> Given data:
□ □ □ □ □
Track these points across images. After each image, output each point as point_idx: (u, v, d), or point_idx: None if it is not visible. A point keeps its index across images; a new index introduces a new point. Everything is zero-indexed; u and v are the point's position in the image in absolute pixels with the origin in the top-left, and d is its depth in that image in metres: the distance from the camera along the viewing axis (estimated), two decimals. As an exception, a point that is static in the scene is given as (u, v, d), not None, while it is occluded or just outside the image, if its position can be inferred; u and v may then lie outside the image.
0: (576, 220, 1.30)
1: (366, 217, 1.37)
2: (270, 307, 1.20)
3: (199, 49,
□ □ □ □ □
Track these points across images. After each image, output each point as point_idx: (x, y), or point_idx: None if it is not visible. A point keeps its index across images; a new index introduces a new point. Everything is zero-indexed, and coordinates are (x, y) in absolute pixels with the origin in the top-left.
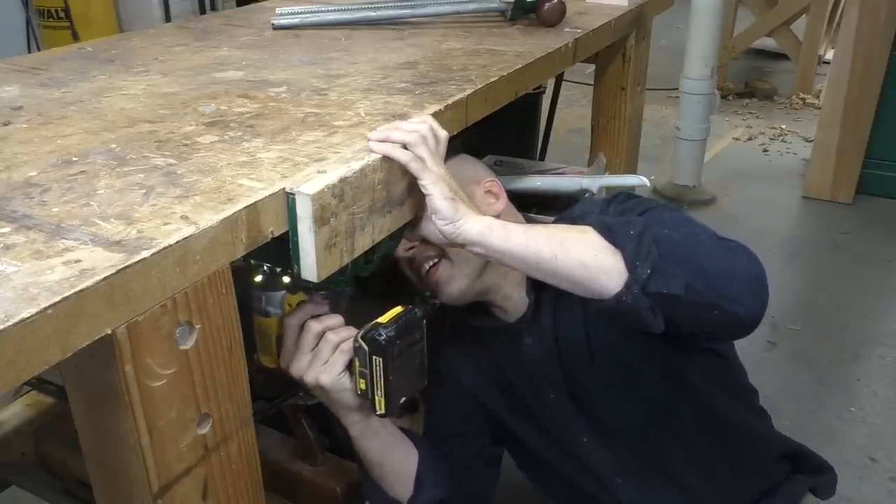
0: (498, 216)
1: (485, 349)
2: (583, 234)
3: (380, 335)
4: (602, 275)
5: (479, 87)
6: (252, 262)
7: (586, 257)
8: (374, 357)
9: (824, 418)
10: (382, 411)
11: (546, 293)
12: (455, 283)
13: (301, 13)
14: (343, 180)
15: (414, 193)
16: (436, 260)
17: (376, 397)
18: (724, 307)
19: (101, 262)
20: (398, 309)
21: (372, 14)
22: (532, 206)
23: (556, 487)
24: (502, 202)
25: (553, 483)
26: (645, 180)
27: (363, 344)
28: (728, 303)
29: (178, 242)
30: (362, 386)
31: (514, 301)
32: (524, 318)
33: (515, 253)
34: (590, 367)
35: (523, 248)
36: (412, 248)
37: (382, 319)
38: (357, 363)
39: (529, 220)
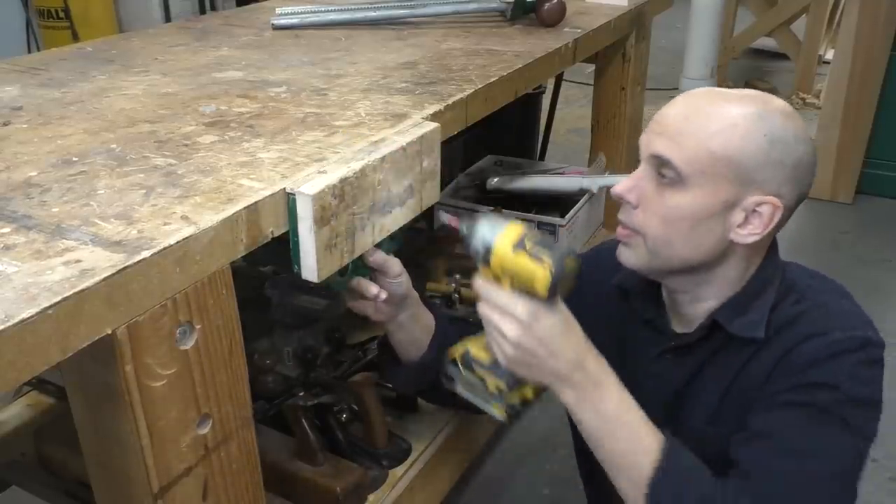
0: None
□ □ □ □ □
> Directions for this task:
Select every line in the material above where the string "points" occurs, and copy it.

> Reply to the exercise:
Track these points across images. After each image, output each point as point_idx: (u, v, d), or point_idx: None if it is not visible. A point keeps its index across images; a new index introduces a new point. Everything is zero-indexed; u and v are the point's position in the image in absolute pixels with the origin in the top-left, and d is its depth in that image in metres: the distance from the camera along the viewing axis (estimated), two decimals. As an exception, a point that is static in the scene is given as (u, v, d), not None, while it is occluded or just outside the image, if its position can be inferred; u and v may then lie outside the image.
Track these points across images. After each image, output each point as point_idx: (x, y), or point_idx: None if it is not visible. A point keeps its index across images; a new index introduces a new point. Everything is zero-indexed, and coordinates are (x, y) in absolute pixels with the origin in the top-left.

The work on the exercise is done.